Smith is currently pursuing an action in the District Court relating to the purchase
and repossession of a car. In his present mandamus petition, Smith requests that this
*
This disposition is not an opinion of the full Court and pursuant to I.O.P. 5.7 does not
constitute binding precedent.
Court order the recusal of the presiding District Judge because of alleged bias against
Smith, which he argues is apparent from unfavorable rulings by the District Judge, and
from alleged delays in the District Court proceedings. He also claims, in conclusory
fashion, that the District Judge demonstrated bias against him during a phone conference.
A writ of mandamus is a “drastic remedy” that may be granted “only in
extraordinary circumstances in response to an act amounting to a judicial usurpation of
power.” In re Diet Drugs Prods. Liab.
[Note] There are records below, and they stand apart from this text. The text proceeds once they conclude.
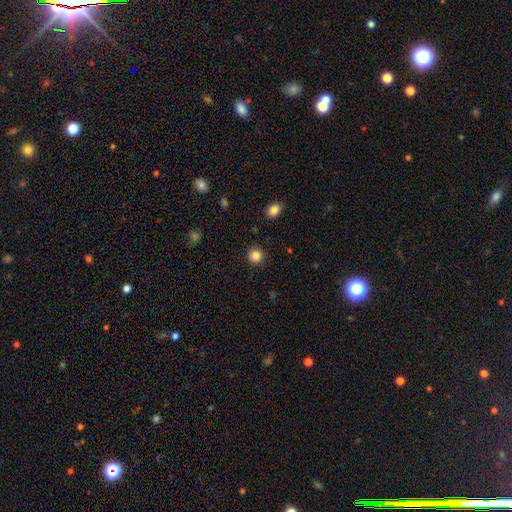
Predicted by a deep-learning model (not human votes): A smooth galaxy with no disk features (86%) that is round (93%).

Vote fractions:
- Smooth or featured? smooth: 86% / star or artifact: 11% / featured or disk: 3%
- How rounded? round: 93% / in between: 6% / cigar-shaped: 1%
- Merging? none: 91% / minor disturbance: 6% / major disturbance: 2% / merger: 1%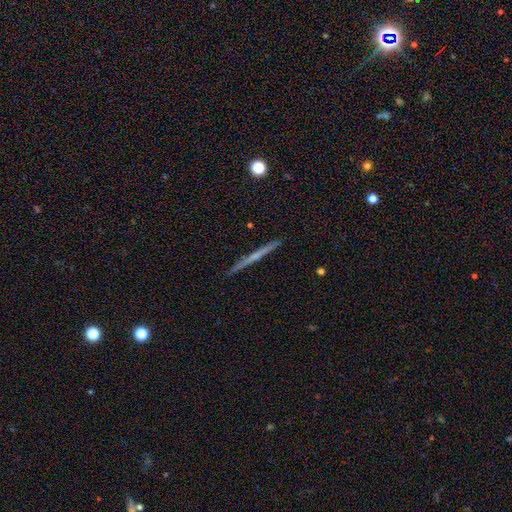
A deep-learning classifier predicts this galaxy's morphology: Overall: featured or disk (59%; smooth 35%). Edge-on disk: yes (98%). Edge-on bulge: none (74%). Merging: none (93%).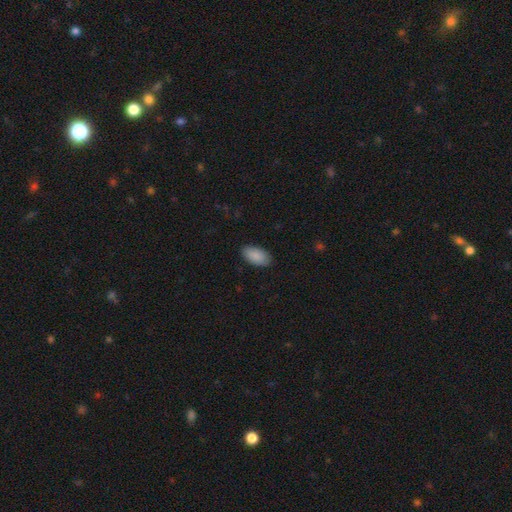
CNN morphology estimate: smooth_or_featured: smooth (p=0.90) [alt: star or artifact p=0.06]
how_rounded: in between (p=0.95) [alt: round p=0.03]
merging: none (p=0.88) [alt: minor disturbance p=0.09]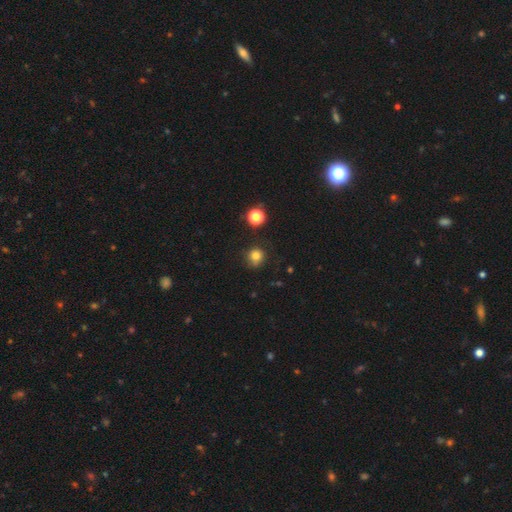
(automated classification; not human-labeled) Overall: smooth (79%). How rounded: round (86%). Merging: none (73%).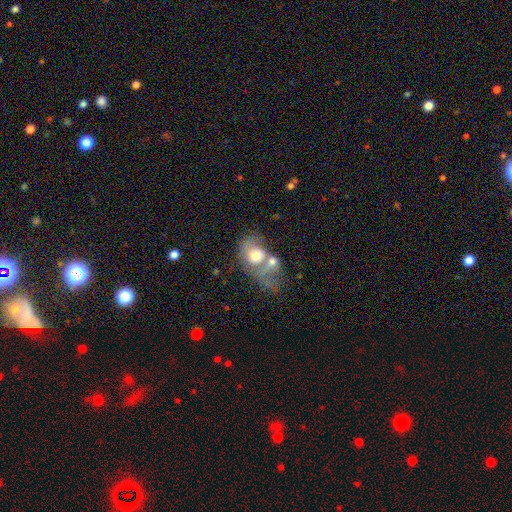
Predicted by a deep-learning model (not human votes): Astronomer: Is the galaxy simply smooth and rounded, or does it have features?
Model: smooth — 55% (runner-up: featured or disk, 36%).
Litig., 418 F.3d 372, 378 (3d Cir. 2005) (citation
omitted). “Before a writ of mandamus may issue, a party must establish that (1) no other
adequate means [exist] to attain the relief he desires, (2) the party’s right to issuance of
the writ is clear and indisputable, and (3) the writ is appropriate under the
circumstances.” Hollingsworth v. Perry, 558 U.S. 183, 190 (2010) (per curiam)
(alteration in original) (internal quotation marks and citation omitted).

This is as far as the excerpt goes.